TASK> Transcribe every line of the data below without altering a word or character.

Extracted records
----------

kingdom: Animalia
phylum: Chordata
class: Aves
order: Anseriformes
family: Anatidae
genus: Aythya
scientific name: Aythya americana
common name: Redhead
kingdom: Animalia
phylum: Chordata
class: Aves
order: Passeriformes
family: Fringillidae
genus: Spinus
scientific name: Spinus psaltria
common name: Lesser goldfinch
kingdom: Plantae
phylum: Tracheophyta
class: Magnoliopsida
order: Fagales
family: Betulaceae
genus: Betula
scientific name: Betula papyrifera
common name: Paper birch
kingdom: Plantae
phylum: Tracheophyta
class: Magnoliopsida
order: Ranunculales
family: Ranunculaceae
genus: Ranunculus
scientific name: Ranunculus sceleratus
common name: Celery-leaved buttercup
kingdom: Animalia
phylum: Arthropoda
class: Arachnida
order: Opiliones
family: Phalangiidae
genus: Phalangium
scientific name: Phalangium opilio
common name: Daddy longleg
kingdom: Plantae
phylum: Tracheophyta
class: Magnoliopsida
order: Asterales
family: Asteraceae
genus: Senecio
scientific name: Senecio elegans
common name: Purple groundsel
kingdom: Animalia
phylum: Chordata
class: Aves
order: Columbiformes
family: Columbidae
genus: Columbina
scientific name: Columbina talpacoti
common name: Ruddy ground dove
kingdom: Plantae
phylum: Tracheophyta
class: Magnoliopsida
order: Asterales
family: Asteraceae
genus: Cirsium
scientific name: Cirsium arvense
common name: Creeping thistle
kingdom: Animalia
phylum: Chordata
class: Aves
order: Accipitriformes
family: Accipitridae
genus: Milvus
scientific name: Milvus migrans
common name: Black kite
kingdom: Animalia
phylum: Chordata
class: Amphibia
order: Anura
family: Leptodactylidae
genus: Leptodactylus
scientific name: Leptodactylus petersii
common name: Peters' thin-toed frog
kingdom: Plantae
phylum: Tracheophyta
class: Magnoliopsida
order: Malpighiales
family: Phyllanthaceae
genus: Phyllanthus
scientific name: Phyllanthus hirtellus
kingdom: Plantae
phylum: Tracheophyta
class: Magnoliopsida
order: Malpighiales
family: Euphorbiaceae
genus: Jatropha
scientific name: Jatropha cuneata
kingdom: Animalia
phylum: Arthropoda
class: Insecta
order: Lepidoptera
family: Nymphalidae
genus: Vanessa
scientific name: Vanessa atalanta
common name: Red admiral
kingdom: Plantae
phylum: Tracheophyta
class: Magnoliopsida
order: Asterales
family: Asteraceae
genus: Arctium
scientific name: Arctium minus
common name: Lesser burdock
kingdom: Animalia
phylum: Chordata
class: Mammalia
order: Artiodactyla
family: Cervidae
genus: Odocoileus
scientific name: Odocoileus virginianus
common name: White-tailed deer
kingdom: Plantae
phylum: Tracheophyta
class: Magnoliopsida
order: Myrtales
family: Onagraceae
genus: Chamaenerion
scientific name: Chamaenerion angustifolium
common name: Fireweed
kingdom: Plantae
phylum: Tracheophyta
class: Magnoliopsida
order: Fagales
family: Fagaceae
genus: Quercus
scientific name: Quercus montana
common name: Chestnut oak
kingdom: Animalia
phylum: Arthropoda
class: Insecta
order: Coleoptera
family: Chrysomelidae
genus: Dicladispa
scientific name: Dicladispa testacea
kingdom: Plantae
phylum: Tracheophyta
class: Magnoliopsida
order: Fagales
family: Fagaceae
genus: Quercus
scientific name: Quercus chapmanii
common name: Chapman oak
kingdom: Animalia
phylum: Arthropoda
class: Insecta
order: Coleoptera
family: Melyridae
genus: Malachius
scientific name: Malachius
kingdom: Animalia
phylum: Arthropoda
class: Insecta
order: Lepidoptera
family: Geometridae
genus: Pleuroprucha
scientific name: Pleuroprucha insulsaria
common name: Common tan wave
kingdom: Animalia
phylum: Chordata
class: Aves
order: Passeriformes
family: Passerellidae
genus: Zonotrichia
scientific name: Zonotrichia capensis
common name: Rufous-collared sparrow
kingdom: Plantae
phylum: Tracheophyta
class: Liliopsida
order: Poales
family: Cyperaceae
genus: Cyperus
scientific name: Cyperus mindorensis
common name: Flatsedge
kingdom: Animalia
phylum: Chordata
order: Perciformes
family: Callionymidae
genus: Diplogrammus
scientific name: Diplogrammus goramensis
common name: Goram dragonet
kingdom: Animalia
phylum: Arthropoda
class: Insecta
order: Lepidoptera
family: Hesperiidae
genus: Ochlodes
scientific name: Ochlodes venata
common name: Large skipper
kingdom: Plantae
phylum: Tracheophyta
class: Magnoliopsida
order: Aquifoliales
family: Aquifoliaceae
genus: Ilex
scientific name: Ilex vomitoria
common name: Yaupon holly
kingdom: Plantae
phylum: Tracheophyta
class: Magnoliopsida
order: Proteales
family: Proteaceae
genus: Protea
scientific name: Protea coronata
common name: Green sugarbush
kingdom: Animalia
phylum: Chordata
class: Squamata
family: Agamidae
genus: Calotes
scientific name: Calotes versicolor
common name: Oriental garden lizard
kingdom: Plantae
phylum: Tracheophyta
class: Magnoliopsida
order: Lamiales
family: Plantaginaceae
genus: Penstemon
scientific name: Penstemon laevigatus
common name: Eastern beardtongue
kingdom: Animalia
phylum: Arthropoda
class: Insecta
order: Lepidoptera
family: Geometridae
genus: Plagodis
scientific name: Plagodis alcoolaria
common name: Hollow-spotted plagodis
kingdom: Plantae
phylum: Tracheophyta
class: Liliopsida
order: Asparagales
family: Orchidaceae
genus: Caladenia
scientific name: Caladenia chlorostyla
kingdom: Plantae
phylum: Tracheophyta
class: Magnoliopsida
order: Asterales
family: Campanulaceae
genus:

----------

TASK ANSWER>
kingdom: Animalia
phylum: Chordata
class: Aves
order: Anseriformes
family: Anatidae
genus: Aythya
scientific name: Aythya americana
common name: Redhead
kingdom: Animalia
phylum: Chordata
class: Aves
order: Passeriformes
family: Fringillidae
genus: Spinus
scientific name: Spinus psaltria
common name: Lesser goldfinch
kingdom: Plantae
phylum: Tracheophyta
class: Magnoliopsida
order: Fagales
family: Betulaceae
genus: Betula
scientific name: Betula papyrifera
common name: Paper birch
kingdom: Plantae
phylum: Tracheophyta
class: Magnoliopsida
order: Ranunculales
family: Ranunculaceae
genus: Ranunculus
scientific name: Ranunculus sceleratus
common name: Celery-leaved buttercup
kingdom: Animalia
phylum: Arthropoda
class: Arachnida
order: Opiliones
family: Phalangiidae
genus: Phalangium
scientific name: Phalangium opilio
common name: Daddy longleg
kingdom: Plantae
phylum: Tracheophyta
class: Magnoliopsida
order: Asterales
family: Asteraceae
genus: Senecio
scientific name: Senecio elegans
common name: Purple groundsel
kingdom: Animalia
phylum: Chordata
class: Aves
order: Columbiformes
family: Columbidae
genus: Columbina
scientific name: Columbina talpacoti
common name: Ruddy ground dove
kingdom: Plantae
phylum: Tracheophyta
class: Magnoliopsida
order: Asterales
family: Asteraceae
genus: Cirsium
scientific name: Cirsium arvense
common name: Creeping thistle
kingdom: Animalia
phylum: Chordata
class: Aves
order: Accipitriformes
family: Accipitridae
genus: Milvus
scientific name: Milvus migrans
common name: Black kite
kingdom: Animalia
phylum: Chordata
class: Amphibia
order: Anura
family: Leptodactylidae
genus: Leptodactylus
scientific name: Leptodactylus petersii
common name: Peters' thin-toed frog
kingdom: Plantae
phylum: Tracheophyta
class: Magnoliopsida
order: Malpighiales
family: Phyllanthaceae
genus: Phyllanthus
scientific name: Phyllanthus hirtellus
kingdom: Plantae
phylum: Tracheophyta
class: Magnoliopsida
order: Malpighiales
family: Euphorbiaceae
genus: Jatropha
scientific name: Jatropha cuneata
kingdom: Animalia
phylum: Arthropoda
class: Insecta
order: Lepidoptera
family: Nymphalidae
genus: Vanessa
scientific name: Vanessa atalanta
common name: Red admiral
kingdom: Plantae
phylum: Tracheophyta
class: Magnoliopsida
order: Asterales
family: Asteraceae
genus: Arctium
scientific name: Arctium minus
common name: Lesser burdock
kingdom: Animalia
phylum: Chordata
class: Mammalia
order: Artiodactyla
family: Cervidae
genus: Odocoileus
scientific name: Odocoileus virginianus
common name: White-tailed deer
kingdom: Plantae
phylum: Tracheophyta
class: Magnoliopsida
order: Myrtales
family: Onagraceae
genus: Chamaenerion
scientific name: Chamaenerion angustifolium
common name: Fireweed
kingdom: Plantae
phylum: Tracheophyta
class: Magnoliopsida
order: Fagales
family: Fagaceae
genus: Quercus
scientific name: Quercus montana
common name: Chestnut oak
kingdom: Animalia
phylum: Arthropoda
class: Insecta
order: Coleoptera
family: Chrysomelidae
genus: Dicladispa
scientific name: Dicladispa testacea
kingdom: Plantae
phylum: Tracheophyta
class: Magnoliopsida
order: Fagales
family: Fagaceae
genus: Quercus
scientific name: Quercus chapmanii
common name: Chapman oak
kingdom: Animalia
phylum: Arthropoda
class: Insecta
order: Coleoptera
family: Melyridae
genus: Malachius
scientific name: Malachius
kingdom: Animalia
phylum: Arthropoda
class: Insecta
order: Lepidoptera
family: Geometridae
genus: Pleuroprucha
scientific name: Pleuroprucha insulsaria
common name: Common tan wave
kingdom: Animalia
phylum: Chordata
class: Aves
order: Passeriformes
family: Passerellidae
genus: Zonotrichia
scientific name: Zonotrichia capensis
common name: Rufous-collared sparrow
kingdom: Plantae
phylum: Tracheophyta
class: Liliopsida
order: Poales
family: Cyperaceae
genus: Cyperus
scientific name: Cyperus mindorensis
common name: Flatsedge
kingdom: Animalia
phylum: Chordata
order: Perciformes
family: Callionymidae
genus: Diplogrammus
scientific name: Diplogrammus goramensis
common name: Goram dragonet
kingdom: Animalia
phylum: Arthropoda
class: Insecta
order: Lepidoptera
family: Hesperiidae
genus: Ochlodes
scientific name: Ochlodes venata
common name: Large skipper
kingdom: Plantae
phylum: Tracheophyta
class: Magnoliopsida
order: Aquifoliales
family: Aquifoliaceae
genus: Ilex
scientific name: Ilex vomitoria
common name: Yaupon holly
kingdom: Plantae
phylum: Tracheophyta
class: Magnoliopsida
order: Proteales
family: Proteaceae
genus: Protea
scientific name: Protea coronata
common name: Green sugarbush
kingdom: Animalia
phylum: Chordata
class: Squamata
family: Agamidae
genus: Calotes
scientific name: Calotes versicolor
common name: Oriental garden lizard
kingdom: Plantae
phylum: Tracheophyta
class: Magnoliopsida
order: Lamiales
family: Plantaginaceae
genus: Penstemon
scientific name: Penstemon laevigatus
common name: Eastern beardtongue
kingdom: Animalia
phylum: Arthropoda
class: Insecta
order: Lepidoptera
family: Geometridae
genus: Plagodis
scientific name: Plagodis alcoolaria
common name: Hollow-spotted plagodis
kingdom: Plantae
phylum: Tracheophyta
class: Liliopsida
order: Asparagales
family: Orchidaceae
genus: Caladenia
scientific name: Caladenia chlorostyla
kingdom: Plantae
phylum: Tracheophyta
class: Magnoliopsida
order: Asterales
family: Campanulaceae
genus:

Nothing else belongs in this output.